Craig Raine **
The Buried Life: Two Recovered
Memories
1.
'A cough shouldn't stop you smoking. You just need a bottle of Benylin.'
We were in The Pillars of Hercules, the pub more or less next door
to the offices of The New Review at 11 Greek Street. I wasn't smoking.
I had a cough.
'What's Benylin?'
The Bogart persona intensified. The operational side of Ian's mouth
spoke: 'What's Benylin? Benylin's the first drink of the day.'
I was Books Editor. The magazine was only just surviving. Ian's thick
hair had started to fall out in handfuls. Pure stress. We never mentioned
it.
He rented a flat in Dean Street, over the Japanese Steak House. Maybe
I would like to use it some time, rather than get the milk train back
to Oxford? He didn't need it. All I had to do was ask for the keys.

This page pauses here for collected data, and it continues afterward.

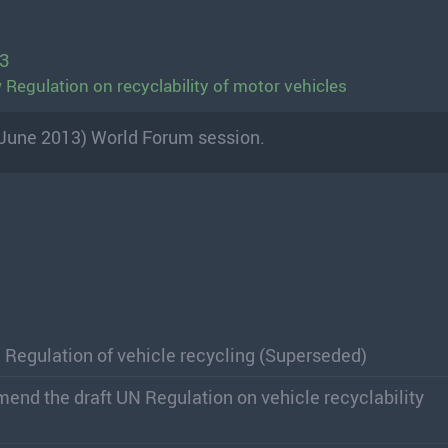
13
Regulation on recyclability of motor vehicles
(June 2013) World Forum session.
 Regulation of vehicle recycling (Superseded)
mend the draft UN Regulation on vehicle recyclability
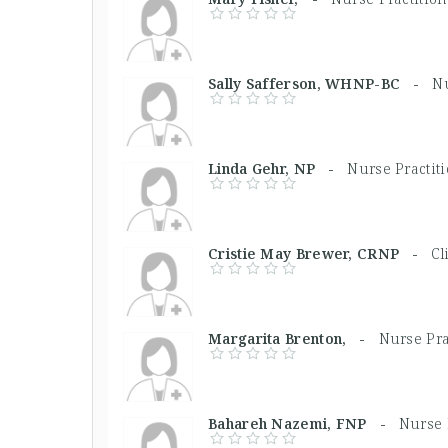
Sally Safferson, WHNP-BC -
Nu
Linda Gehr, NP -
Nurse Practit
Cristie May Brewer, CRNP -
Cl
Margarita Brenton, -
Nurse Pra
Bahareh Nazemi, FNP -
Nurse 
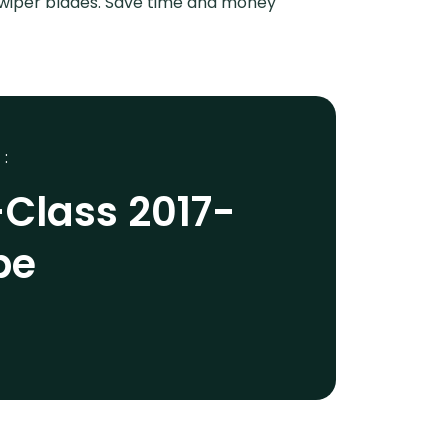
r wiper blades. Save time and money
 :
Class 2017-
pe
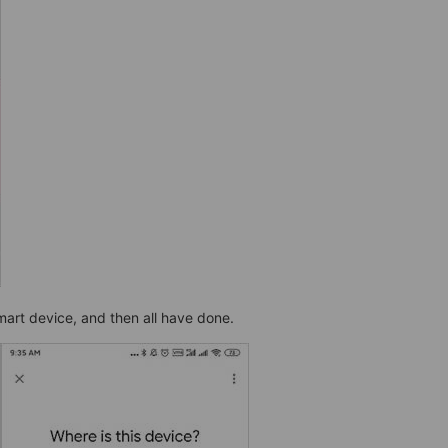
art device, and then all have done.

The one time I stayed there, Paul Theroux's The Consul's File was
on the bedside table. Otherwise the place gave nothing away. It was
as unadorned and functional as a budget hotel room anywhere. In the
kitchenette, the handles on the cupboards and drawers were black bakelite
crescents. Not a single one was intact.
Before I got into bed I arranged my padded jacket over the pillow
In case it was ringworm, not stress after all.
At 4 a.m. I was woken by a machine outside breaking bottles for half
an hour. I went to the kitchen for a glass of water. Irritably going
to open a cupboard with my middle finger, I understood how the handles
came to be snapped in two. Thirst. The first drink of the day.
The magazine folded. His hair recovered. Ian recovered.
2. We were in The Pillars of Hercules.
Ian was at the bar, his back to me, buying the drinks. Just as he
was turning, I asked, 'How was your weekend with Matthew?' (His nine-year-old
son by his first marriage.)
He could hardly speak. His eyes were spangled with tears. 'Great.'
My own eyes filled. Then we recovered.
And that was exactly how the poems were supposed to work. The laconic
lifting into lyric. Tight-lipped. Vulnerable. Irresistible.